TO DO: Reproduce everything in the data from its first line down to the line containing "Custom Bulk", including both of those lines.

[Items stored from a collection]
== Segment start ==

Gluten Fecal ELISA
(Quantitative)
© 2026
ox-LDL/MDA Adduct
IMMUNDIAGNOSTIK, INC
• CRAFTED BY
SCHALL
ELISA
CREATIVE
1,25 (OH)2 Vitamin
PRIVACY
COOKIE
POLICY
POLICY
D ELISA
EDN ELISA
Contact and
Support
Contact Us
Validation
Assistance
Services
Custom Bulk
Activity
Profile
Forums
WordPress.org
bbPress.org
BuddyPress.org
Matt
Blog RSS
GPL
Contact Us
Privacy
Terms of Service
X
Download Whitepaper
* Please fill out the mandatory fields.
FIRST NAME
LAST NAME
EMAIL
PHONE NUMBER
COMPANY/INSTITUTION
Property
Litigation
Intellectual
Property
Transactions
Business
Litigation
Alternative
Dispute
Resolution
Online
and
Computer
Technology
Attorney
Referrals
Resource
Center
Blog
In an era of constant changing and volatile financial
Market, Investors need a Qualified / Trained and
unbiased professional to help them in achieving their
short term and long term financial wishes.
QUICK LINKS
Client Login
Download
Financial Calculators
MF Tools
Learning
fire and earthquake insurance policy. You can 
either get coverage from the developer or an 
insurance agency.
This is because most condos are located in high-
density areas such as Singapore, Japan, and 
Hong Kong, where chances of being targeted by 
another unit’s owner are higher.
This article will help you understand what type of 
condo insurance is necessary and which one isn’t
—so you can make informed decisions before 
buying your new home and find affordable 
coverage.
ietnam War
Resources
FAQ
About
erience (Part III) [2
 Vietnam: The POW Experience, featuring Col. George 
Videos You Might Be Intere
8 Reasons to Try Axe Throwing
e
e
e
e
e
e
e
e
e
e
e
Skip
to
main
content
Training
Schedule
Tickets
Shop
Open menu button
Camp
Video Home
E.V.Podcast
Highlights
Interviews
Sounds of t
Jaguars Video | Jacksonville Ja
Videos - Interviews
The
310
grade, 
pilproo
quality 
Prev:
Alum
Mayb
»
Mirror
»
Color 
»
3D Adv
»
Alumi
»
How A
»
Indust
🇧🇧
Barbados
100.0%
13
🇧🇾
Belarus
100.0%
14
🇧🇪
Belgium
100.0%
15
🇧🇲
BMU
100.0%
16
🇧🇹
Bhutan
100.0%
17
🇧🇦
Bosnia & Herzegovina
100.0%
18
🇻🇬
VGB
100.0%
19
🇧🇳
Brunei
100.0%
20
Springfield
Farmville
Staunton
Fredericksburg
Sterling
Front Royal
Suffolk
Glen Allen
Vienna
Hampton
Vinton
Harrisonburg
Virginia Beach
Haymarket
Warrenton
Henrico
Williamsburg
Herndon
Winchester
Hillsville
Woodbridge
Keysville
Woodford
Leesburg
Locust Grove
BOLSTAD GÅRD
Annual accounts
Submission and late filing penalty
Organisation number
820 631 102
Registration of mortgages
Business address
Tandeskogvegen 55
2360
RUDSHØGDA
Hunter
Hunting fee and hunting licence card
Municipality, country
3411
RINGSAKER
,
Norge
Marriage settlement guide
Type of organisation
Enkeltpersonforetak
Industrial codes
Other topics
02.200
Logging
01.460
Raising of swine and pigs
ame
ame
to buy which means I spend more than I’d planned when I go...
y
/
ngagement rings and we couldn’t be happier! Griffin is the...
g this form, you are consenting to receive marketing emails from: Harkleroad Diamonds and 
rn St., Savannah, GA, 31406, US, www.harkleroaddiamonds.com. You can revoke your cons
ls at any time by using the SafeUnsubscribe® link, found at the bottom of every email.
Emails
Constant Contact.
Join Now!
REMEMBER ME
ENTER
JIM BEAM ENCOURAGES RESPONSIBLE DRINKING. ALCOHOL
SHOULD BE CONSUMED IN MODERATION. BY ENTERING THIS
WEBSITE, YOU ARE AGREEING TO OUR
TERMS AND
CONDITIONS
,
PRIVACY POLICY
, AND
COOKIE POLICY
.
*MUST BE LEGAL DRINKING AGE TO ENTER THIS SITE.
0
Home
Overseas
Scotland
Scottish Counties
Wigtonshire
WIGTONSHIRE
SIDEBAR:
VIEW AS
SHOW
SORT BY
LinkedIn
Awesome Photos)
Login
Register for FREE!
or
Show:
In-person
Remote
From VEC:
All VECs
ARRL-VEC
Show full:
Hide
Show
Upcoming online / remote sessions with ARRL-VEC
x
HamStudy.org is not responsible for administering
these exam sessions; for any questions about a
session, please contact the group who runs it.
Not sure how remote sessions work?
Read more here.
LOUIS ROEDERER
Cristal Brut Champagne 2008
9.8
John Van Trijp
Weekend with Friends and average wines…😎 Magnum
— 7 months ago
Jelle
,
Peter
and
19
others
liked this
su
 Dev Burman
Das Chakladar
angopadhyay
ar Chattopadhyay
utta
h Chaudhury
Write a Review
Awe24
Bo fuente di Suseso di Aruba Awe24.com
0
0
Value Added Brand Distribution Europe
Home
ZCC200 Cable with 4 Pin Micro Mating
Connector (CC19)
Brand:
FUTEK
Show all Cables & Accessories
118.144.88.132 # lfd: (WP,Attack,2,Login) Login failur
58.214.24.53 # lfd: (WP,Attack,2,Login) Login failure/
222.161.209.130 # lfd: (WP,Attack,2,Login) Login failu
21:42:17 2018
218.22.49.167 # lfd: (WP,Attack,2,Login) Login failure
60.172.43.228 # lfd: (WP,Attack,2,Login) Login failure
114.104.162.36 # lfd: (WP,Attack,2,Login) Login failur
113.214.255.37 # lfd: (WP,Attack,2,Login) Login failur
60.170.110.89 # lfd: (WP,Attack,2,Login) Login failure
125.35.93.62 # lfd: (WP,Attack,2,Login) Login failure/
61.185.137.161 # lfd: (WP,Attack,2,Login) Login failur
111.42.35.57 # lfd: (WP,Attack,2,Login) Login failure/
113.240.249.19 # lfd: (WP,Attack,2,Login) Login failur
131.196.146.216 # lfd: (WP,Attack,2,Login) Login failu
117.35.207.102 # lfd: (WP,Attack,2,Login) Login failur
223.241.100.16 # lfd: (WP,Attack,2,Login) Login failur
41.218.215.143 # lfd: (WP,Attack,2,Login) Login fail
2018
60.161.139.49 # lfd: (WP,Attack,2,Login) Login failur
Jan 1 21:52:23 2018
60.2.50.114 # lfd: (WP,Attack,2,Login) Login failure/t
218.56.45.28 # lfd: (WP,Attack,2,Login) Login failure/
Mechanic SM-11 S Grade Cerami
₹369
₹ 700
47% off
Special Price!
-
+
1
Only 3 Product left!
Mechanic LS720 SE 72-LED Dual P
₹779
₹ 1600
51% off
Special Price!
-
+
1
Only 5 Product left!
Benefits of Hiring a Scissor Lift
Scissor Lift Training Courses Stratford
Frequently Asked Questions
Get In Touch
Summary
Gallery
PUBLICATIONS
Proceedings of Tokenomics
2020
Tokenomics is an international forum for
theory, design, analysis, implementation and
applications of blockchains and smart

== Segment end ==

RESPONSE AREA:
Gluten Fecal ELISA
(Quantitative)
© 2026
ox-LDL/MDA Adduct
IMMUNDIAGNOSTIK, INC
• CRAFTED BY
SCHALL
ELISA
CREATIVE
1,25 (OH)2 Vitamin
PRIVACY
COOKIE
POLICY
POLICY
D ELISA
EDN ELISA
Contact and
Support
Contact Us
Validation
Assistance
Services
Custom Bulk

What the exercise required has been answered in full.